In late December, when Mellon Bank Corp. announced it was acquiring a pension benefits consulting business, the move did not get the attention many recent bank mergers have received.
But W. Keith Smith, vice chairman and head of Mellon's trust and investment services, ranks the acquisition of Buck Consultants Inc. as one of the most important the bank has made in recent years. He compares it to the much-ballyhooed purchases of Boston Co. and Dreyfus Corp., two companies that gave Pittsburgh-based Mellon a sizable presence in mutual fund and custodial trust services.
The Buck purchase, which closed July 1, is a good example of how banks are entering businesses that have only a passing resemblance to commercial banking. Northern Trust Corp. is the only other major banking company to own such a company. It acquired Hazlehurst Associates in 1994.
Like Boston Co. and Dreyfus, Buck will help Mellon attract and retain customers as it diversifies its mix of businesses beyond traditional banking, Mr. Smith said.
Buck, which is based in New York, provides actuarial services to pension plans, helps companies design retirement programs for their employees, and provides consulting on compensation and investment management. In all, it serves more than $400 billion in pension assets.
The term "consultant" does not really apply to Buck, Mr. Smith said. Its business is data-driven, "much more like a custody business," Mr. Smith said. Mellon officials expect the demand for such services to skyrocket over the next several years.
Buck typically serves companies that have gone through a series of mergers and have had to track employee records through each change of status. The recordkeeping functions are so tedious and burdensome that many companies are turning to outsourcing companies.
Mellon is hoping for cross-selling opportunities. Buck has 5,000 corporate clients, and Mr. Smith believes the bank can sell its institutional trust and personal investment products to many of those companies.

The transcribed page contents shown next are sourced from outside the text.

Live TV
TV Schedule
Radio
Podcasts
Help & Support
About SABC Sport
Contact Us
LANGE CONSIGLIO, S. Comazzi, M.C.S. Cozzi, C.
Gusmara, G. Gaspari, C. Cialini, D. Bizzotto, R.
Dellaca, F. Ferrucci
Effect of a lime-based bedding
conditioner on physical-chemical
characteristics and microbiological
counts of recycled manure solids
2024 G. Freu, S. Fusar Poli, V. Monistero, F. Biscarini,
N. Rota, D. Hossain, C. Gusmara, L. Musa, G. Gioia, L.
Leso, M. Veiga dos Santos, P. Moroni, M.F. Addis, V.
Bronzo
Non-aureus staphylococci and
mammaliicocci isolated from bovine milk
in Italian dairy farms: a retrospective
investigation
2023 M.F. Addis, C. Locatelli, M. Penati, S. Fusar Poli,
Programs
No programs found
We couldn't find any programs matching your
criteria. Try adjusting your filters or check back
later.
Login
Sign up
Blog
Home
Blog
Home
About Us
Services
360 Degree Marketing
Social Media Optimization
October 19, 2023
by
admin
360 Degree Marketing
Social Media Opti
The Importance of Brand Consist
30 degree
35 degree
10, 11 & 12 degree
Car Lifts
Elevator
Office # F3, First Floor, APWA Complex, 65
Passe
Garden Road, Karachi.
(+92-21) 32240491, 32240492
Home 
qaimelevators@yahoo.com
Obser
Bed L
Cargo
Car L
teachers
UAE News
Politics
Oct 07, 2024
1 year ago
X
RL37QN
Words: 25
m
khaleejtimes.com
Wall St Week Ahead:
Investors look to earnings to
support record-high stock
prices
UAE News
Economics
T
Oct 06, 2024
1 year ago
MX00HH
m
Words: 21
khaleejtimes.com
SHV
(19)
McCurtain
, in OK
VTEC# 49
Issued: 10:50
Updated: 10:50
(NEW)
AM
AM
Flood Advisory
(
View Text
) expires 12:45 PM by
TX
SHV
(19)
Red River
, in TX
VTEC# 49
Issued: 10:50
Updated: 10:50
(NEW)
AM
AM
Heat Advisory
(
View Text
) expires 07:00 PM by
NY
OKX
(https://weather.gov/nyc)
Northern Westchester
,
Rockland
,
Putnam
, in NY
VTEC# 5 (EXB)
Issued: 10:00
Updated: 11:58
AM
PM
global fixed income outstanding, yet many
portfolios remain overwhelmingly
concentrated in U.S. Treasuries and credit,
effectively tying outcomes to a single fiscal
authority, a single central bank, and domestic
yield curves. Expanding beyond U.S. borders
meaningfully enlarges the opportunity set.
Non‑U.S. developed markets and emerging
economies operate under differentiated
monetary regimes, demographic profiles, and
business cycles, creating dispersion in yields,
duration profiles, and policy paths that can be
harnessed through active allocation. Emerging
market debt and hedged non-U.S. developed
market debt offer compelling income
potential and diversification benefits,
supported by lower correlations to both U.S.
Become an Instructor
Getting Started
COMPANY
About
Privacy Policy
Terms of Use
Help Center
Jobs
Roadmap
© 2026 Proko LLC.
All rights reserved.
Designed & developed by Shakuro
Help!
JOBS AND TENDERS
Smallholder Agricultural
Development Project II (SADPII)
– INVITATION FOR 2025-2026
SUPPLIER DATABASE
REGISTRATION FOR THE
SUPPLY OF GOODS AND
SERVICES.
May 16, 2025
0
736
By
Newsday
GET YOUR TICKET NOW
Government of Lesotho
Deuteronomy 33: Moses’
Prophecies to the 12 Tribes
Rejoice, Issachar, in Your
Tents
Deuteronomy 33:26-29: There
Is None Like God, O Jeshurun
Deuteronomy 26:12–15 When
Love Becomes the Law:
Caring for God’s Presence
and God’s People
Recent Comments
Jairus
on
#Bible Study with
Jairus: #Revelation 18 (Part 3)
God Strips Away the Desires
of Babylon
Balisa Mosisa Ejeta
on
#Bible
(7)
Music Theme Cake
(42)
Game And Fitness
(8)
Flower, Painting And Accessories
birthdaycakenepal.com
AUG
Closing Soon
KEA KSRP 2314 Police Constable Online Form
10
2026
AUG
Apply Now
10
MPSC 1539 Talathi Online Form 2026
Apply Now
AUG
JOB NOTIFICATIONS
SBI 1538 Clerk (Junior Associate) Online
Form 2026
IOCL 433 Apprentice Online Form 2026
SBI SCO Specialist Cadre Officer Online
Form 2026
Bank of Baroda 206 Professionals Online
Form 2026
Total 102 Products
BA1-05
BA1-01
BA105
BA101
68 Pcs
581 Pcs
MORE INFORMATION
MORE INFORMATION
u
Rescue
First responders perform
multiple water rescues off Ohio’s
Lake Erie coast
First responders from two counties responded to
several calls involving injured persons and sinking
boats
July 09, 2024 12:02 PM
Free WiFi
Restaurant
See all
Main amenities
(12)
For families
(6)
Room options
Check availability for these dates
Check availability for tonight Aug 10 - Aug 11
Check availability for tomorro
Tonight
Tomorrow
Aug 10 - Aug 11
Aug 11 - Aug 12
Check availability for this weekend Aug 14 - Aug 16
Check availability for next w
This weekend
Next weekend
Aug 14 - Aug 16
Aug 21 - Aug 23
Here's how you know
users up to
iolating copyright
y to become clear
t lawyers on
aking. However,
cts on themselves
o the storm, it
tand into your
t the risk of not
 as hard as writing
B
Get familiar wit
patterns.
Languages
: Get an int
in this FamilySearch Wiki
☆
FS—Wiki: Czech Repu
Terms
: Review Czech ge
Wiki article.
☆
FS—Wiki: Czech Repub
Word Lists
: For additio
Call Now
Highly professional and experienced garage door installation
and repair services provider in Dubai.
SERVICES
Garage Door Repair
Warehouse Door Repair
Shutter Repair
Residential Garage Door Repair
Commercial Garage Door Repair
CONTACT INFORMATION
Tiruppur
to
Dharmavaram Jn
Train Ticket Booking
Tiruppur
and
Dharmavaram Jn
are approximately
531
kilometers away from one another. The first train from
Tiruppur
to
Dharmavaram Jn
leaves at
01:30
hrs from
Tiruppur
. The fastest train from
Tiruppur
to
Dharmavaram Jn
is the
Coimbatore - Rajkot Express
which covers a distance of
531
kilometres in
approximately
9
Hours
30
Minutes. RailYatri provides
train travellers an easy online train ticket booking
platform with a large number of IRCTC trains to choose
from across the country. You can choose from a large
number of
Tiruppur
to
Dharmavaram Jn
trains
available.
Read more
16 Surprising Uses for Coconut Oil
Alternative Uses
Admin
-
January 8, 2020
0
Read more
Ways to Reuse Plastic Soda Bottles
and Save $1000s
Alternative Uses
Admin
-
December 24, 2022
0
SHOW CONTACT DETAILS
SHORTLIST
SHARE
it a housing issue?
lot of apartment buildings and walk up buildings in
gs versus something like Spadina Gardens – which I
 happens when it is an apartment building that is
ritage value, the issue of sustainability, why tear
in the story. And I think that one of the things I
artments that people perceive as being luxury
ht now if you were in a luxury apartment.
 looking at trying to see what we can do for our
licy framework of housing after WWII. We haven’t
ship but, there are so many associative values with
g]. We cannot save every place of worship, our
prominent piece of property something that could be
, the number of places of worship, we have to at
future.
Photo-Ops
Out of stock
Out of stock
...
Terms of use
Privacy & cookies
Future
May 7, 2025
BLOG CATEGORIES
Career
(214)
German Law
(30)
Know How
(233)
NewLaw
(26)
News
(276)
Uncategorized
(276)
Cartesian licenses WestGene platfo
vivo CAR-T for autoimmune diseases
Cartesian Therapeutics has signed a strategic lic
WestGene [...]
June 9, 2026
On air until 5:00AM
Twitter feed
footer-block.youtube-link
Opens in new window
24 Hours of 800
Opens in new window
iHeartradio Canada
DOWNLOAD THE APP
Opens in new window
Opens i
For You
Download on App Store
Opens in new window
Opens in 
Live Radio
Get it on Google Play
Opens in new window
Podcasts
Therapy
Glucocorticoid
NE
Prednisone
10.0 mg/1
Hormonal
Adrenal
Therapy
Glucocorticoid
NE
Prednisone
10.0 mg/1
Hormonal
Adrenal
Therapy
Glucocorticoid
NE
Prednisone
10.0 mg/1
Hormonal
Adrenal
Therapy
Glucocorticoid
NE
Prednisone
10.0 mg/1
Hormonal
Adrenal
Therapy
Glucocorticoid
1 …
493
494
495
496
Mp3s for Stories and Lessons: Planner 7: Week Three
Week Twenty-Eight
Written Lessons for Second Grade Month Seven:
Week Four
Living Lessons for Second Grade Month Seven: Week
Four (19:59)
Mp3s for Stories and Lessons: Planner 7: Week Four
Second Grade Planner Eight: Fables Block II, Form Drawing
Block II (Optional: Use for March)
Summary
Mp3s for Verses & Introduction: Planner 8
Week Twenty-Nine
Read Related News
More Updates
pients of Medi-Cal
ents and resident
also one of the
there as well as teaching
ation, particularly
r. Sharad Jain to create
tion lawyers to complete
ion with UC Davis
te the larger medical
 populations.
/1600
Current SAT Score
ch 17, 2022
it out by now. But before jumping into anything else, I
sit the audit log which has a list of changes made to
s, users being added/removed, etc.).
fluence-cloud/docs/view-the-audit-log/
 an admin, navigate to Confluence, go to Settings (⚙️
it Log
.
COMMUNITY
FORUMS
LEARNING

Northern Trust officials said its acquisition of Hazlehurst attracted more than 50 new custodial trust customers. Moreover, Hazlehurst's business has been growing fast enough to justify doubling its staff to 300 since Northern bought it, a spokeswoman said.
Mr. Smith has similar hopes of growth through being able to offer yet another service that could make Mellon more attractive to efficiency-minded companies.
"As corporate staffs become thinner and global pressure forces companies to keep costs down, corporations will reduce the number of people they buy services and goods from," Mr. Smith said.
Adding such a new and different type of businesses is okay, say analysts, as long as Mellon does not spread itself too thin across too many specialties.
"The trade-off is there is an additional degree of operating risk when you add additional businesses," said Michael Mayo, an analyst with Credit Suisse First Boston. "So far, Mellon's plans have panned out."
Mr. Smith sees little danger "as long as your products are in a family of businesses that are related and are going to the same client base."